**Questões de estudo**.
a – Transcreva do texto sobre as acusações a Gilmar Mendes o trecho entre "A revista, que" e "fechados com o IDP.", inclusive.
b – Diga se cada afirmação concorda com o texto sobre as acusações a Gilmar Mendes, respondendo sim ou não e citando as palavras do texto que decidem: (i) a revista registra cópias de trechos de uma auditoria nas contas do IDP; (ii) os acertos futuros das retiradas feitas pelo sócio acabaram sendo feitos; (iii) o ex-procurador-geral acusa Gilmar Mendes de montar um esquema de cobrança de comissões sobre patrocínios.
c – Retome o texto sobre as acusações a Gilmar Mendes logo depois do intertítulo “Quadro desolador”.

**Trecho do texto**.
_ _ _ _ _

A revista, que registra cópias de trechos do processo e de uma auditoria nas contas do IDP, destaca textualmente as acusações de Inocêncio. “‘Nalgumas (sic) vezes, quando alegava estar precisando de dinheiro para custear festas familiares cujas despesas excediam as forças do seu erário particular, o sócio Gilmar Mendes fazia retiradas mais significativas, na expectativa de acertos futuros, que, efetivamente, jamais ocorreram’. Em outras palavras, o ministro é acusado de dar desfalques na sociedade”, diz a revista, acrescentando que o ex-procurador-geral também acusa Gilmar Mendes de montar um esquema de cobrança de comissões sobre patrocínios e eventos fechados com o IDP.
“Quadro desolador”

_ _ _ _ _

**Material extraído**.
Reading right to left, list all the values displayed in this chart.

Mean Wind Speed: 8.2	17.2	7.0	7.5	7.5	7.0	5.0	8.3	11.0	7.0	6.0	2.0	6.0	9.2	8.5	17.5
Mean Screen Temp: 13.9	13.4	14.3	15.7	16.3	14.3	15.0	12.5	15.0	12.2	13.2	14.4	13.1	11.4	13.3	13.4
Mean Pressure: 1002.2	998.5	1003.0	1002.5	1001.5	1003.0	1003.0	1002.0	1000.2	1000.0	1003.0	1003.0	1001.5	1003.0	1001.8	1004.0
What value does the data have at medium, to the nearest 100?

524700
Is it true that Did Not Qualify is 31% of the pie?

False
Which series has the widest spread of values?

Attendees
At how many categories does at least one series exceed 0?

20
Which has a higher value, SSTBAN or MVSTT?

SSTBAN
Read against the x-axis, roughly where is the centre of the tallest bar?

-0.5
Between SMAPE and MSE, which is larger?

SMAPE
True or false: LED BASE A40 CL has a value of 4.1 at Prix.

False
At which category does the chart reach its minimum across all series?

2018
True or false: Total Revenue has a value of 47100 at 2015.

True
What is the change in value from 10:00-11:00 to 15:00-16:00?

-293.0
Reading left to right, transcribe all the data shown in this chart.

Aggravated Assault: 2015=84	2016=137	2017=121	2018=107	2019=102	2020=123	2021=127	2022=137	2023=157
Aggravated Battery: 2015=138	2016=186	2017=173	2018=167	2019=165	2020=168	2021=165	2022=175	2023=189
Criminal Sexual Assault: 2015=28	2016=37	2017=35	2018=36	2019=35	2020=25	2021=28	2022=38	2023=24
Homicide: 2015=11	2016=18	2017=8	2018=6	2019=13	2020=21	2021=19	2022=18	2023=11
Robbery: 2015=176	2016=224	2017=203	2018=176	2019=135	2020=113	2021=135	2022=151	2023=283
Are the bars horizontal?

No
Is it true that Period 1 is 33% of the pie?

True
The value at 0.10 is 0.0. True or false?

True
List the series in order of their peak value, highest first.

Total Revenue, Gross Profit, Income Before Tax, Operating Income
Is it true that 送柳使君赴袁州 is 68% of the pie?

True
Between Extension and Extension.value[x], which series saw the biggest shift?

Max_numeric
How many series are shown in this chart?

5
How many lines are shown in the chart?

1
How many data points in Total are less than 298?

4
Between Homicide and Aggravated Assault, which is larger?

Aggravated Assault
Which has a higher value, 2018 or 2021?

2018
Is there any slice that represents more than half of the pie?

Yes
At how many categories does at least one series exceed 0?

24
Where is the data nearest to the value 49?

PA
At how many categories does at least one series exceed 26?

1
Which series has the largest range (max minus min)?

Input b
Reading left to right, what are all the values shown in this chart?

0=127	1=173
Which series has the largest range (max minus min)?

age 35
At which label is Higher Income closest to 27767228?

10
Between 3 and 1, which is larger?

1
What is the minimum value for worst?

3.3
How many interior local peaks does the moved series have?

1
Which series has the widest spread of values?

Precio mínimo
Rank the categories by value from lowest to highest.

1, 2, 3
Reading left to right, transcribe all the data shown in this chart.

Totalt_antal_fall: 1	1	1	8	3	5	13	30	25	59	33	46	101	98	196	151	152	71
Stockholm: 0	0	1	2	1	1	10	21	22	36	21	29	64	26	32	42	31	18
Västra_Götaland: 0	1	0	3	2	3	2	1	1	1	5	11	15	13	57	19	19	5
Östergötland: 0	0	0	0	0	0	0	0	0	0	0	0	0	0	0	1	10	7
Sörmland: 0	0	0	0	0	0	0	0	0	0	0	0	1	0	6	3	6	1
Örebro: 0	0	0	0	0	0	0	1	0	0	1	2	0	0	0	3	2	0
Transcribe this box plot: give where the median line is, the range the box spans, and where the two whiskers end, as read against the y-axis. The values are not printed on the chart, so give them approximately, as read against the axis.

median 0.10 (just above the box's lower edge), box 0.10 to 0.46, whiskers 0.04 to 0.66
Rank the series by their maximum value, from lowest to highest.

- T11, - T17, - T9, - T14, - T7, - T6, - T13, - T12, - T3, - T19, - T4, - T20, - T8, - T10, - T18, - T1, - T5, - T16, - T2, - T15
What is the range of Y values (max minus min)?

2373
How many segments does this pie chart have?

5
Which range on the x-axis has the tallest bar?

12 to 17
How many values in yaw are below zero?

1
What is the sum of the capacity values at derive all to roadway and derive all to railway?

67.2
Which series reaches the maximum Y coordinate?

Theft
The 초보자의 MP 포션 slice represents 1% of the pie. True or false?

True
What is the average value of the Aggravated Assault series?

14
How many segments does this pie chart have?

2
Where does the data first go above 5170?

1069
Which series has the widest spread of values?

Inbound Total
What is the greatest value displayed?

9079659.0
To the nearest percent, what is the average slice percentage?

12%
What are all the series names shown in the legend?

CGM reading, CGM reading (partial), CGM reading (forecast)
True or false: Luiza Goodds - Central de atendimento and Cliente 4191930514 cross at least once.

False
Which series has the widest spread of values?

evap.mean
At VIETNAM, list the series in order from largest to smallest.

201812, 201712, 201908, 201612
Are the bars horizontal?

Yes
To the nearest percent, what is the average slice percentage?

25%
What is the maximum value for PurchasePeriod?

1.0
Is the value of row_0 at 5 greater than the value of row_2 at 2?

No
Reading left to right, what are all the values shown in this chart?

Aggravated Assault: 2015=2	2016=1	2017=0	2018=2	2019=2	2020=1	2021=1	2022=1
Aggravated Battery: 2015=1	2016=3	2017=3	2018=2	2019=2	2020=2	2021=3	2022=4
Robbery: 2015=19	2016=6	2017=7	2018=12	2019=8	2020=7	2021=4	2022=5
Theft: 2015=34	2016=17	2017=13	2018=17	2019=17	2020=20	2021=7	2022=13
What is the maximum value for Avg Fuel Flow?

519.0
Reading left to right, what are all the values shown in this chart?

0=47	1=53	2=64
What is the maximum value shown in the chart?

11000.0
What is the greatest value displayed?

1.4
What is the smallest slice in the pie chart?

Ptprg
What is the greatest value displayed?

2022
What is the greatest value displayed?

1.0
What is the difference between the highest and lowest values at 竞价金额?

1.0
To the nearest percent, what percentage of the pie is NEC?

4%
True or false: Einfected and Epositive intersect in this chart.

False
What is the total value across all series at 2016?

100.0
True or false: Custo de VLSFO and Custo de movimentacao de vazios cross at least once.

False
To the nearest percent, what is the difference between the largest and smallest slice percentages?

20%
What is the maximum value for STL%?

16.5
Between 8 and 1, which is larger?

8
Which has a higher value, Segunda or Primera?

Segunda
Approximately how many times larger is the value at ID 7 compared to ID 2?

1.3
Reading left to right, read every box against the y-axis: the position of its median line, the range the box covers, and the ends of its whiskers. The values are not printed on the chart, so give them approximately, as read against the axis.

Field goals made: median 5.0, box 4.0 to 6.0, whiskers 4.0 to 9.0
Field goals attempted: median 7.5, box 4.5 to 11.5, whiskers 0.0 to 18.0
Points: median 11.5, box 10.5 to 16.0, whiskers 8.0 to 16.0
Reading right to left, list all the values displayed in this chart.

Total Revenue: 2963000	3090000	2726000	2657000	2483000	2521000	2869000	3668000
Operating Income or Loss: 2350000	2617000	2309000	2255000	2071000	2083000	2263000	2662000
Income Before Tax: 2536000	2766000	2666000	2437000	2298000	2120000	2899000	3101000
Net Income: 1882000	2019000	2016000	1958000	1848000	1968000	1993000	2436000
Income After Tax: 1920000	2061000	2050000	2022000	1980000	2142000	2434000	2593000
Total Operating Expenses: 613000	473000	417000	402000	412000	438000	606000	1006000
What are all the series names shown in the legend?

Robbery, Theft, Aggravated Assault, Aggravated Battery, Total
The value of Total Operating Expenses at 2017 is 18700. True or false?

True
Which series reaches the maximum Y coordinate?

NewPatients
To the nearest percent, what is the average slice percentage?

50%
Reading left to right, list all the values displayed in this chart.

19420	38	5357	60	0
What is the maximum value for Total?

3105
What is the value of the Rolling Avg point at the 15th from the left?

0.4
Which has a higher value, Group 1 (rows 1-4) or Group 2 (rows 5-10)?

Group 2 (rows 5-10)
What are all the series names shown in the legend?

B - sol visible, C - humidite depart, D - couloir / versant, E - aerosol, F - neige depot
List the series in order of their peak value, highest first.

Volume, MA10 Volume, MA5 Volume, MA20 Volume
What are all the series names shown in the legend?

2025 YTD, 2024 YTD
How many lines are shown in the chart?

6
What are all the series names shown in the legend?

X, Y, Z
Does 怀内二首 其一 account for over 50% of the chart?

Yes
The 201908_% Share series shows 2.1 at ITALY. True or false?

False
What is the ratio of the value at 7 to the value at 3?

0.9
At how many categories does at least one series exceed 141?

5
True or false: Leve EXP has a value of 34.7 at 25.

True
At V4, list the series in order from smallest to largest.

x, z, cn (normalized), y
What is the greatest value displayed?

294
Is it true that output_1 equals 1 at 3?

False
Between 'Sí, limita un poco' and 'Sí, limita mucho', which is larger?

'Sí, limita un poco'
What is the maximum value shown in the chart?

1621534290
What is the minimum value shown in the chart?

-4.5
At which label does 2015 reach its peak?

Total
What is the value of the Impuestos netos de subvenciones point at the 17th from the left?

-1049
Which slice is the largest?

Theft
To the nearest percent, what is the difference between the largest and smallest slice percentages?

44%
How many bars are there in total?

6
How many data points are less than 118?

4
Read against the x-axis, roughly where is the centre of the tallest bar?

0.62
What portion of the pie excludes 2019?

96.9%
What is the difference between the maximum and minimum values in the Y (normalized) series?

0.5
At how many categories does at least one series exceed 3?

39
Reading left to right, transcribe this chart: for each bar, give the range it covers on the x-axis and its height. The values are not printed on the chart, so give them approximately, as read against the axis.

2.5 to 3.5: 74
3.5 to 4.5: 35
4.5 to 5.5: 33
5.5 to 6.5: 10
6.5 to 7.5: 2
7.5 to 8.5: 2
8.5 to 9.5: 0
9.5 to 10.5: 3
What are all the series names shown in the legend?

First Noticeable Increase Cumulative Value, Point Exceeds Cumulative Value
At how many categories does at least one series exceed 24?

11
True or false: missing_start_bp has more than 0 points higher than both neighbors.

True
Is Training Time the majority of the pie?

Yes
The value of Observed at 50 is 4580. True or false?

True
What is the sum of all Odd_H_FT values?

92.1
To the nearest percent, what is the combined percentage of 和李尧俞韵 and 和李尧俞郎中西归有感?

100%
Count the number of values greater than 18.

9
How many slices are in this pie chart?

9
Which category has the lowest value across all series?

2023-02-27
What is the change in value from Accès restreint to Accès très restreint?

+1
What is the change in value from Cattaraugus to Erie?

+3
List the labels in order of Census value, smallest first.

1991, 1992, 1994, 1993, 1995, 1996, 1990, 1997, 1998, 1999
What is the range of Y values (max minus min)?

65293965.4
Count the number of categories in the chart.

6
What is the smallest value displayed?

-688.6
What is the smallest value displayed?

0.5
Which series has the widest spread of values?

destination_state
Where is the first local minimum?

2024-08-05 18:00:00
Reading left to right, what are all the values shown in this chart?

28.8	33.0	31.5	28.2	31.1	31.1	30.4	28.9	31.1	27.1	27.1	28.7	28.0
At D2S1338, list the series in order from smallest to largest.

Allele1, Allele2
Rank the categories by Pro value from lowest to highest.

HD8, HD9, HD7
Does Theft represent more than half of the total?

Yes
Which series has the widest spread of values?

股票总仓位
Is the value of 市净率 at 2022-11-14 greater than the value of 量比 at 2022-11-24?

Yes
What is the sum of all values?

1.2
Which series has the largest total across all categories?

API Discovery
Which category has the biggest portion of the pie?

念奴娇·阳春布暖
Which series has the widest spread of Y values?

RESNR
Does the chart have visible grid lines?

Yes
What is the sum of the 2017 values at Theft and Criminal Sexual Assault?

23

_ _ _ _ _

**Respostas escritas**.
a –
A revista, que registra cópias de trechos do processo e de uma auditoria nas contas do IDP, destaca textualmente as acusações de Inocêncio. “‘Nalgumas (sic) vezes, quando alegava estar precisando de dinheiro para custear festas familiares cujas despesas excediam as forças do seu erário particular, o sócio Gilmar Mendes fazia retiradas mais significativas, na expectativa de acertos futuros, que, efetivamente, jamais ocorreram’. Em outras palavras, o ministro é acusado de dar desfalques na sociedade”, diz a revista, acrescentando que o ex-procurador-geral também acusa Gilmar Mendes de montar um esquema de cobrança de comissões sobre patrocínios e eventos fechados com o IDP.

b –
(i) Sim: “que registra cópias de trechos do processo e de uma auditoria nas contas do IDP”.
(ii) Não: “na expectativa de acertos futuros, que, efetivamente, jamais ocorreram”.
(iii) Sim: “também acusa Gilmar Mendes de montar um esquema de cobrança de comissões sobre patrocínios e eventos fechados com o IDP”.

c –
Sobre a auditoria, concluída em 18 de outubro de 2010 por uma consultoria do Rio de Janeiro, a matéria registra que revelou-se “um quadro desolador nas contas do instituto, ao contrário daquilo que o ministro costuma propagandear entre seus pares e pela pena de jornalistas amigos. Em 2008, Mendes havia colocado no cargo de diretor-geral um coronel da Aeronáutica, Luiz Fernandes, que se mostrou um desastre administrativo. Quando descobriu o tamanho do buraco deixado pelo auxiliar, jogou a responsabilidade no colo de Coelho”.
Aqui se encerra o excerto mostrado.